We can now watch Pluto rotate in space

As New Horizons begins its final approach toward Pluto, NASA presents a Google Earth-mapped surface of the spinning space body. The final approach toward the planet has begun – this NASA-led mission will get within a few thousand miles of Pluto on the 14th of this month. Today we get our first spherical map of the planet as placed with Google Earth onto our own planet. Strange as that may sound, it provides as accurate a visual for the planet as we've ever seen. You've seen the flat images before – now watch Pluto spin in space.

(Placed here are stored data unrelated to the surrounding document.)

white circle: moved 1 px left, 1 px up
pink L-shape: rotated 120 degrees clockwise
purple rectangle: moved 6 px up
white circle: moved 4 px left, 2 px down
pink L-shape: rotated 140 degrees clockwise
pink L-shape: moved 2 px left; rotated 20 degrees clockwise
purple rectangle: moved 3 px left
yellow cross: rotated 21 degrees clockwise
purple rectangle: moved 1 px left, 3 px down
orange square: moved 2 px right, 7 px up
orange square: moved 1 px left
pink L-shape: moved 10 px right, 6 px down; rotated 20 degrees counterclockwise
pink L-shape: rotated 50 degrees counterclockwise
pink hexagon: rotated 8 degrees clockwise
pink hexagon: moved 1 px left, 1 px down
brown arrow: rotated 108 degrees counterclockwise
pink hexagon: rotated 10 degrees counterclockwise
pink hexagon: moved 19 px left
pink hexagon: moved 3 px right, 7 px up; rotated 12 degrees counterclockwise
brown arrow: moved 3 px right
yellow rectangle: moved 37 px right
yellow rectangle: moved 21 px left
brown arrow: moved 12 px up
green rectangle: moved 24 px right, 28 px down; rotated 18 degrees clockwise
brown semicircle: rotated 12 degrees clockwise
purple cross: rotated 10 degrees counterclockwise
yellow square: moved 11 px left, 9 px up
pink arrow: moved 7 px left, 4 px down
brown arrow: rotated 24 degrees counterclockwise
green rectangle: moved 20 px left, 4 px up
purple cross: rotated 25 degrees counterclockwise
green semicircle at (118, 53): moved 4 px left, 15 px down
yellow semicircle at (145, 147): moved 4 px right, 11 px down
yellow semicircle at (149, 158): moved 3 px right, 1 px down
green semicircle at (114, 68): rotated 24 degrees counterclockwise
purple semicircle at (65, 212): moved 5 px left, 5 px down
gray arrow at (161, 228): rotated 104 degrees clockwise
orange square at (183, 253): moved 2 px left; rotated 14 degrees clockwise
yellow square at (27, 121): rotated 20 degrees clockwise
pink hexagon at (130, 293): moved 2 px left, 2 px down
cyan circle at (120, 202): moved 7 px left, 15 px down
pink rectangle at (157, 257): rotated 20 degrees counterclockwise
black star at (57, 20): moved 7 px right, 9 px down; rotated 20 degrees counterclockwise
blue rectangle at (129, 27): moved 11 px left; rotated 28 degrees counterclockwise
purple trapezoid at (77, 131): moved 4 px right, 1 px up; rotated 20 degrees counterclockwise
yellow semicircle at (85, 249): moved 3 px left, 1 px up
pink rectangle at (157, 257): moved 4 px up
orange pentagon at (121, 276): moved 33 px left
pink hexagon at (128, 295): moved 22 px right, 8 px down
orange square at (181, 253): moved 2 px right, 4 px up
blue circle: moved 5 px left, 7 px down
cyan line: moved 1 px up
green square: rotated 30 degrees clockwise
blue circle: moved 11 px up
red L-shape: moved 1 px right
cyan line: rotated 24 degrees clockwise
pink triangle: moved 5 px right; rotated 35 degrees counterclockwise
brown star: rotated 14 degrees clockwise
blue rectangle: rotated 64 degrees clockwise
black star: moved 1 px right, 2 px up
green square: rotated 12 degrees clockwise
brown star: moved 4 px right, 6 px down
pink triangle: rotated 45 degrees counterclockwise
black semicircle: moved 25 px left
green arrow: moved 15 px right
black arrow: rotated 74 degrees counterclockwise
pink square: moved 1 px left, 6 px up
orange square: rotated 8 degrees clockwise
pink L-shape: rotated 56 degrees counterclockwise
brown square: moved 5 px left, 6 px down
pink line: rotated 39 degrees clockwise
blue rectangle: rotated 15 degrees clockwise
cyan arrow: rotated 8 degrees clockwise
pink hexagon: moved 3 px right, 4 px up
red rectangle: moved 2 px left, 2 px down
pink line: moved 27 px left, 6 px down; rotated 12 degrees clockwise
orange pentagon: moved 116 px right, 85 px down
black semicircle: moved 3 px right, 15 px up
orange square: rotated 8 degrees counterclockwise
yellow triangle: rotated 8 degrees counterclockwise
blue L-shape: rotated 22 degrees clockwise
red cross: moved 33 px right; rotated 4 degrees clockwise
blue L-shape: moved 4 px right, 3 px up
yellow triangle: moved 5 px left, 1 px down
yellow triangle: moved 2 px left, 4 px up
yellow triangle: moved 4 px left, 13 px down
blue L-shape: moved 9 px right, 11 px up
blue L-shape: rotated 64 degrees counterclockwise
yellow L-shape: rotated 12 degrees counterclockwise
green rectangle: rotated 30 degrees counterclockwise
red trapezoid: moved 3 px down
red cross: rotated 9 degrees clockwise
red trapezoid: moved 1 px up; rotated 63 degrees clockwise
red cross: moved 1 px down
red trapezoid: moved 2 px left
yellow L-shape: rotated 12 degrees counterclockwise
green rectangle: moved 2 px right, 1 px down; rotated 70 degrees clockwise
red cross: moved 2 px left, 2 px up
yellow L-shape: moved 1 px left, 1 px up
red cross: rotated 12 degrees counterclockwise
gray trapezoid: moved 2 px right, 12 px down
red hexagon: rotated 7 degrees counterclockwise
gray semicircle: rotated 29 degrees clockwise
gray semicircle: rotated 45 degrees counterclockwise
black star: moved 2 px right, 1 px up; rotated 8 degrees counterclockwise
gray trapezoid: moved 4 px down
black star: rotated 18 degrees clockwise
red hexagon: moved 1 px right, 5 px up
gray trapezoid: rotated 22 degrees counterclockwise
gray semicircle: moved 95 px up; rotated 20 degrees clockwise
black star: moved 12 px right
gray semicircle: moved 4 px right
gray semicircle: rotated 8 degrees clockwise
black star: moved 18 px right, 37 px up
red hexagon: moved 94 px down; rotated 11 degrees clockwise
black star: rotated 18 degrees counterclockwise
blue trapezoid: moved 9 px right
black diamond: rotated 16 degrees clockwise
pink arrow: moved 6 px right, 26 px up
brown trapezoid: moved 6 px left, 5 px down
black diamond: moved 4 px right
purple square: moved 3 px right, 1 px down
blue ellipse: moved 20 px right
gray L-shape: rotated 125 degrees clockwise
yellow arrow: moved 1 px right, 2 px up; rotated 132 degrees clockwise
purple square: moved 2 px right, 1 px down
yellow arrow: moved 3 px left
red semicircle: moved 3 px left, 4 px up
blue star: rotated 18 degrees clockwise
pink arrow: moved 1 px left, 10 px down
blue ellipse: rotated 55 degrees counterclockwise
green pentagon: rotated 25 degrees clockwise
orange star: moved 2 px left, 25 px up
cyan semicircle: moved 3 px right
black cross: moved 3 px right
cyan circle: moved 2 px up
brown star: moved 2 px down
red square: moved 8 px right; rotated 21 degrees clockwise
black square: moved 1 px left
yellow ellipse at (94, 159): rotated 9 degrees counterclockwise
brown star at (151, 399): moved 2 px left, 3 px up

Straight from the Johns Hopkins Applied Physics Laboratory we have this Google Earth overlay of New Horizon's latest map images of Pluto. This map is accurate to July 7th. For those of you that wish to map this planet on your own computer, head to the Johns Hopkins link above and make sure you've got the latest version of Google Earth up and running.

As this image is mapped to the Google Earth spherical version of the Earth, it is most certainly not to be taken as a completely "correct" Pluto. Pluto is much smaller than the scale you're seeing here and it is not entirely spherical. This map is not suitable for quantitative analysis, that is to say.


This rotating image was recorded using Google Earth and is comprised of a high-resolution black-and-white map created with LORRI images as well as a lower-resolution color map created with Ralph data.

It's not perfect, but it's the best we've got so far.

If you do plan on loading this map to Google Earth yourself, you'll want to switch off all mapping overlays except for this newest Pluto option.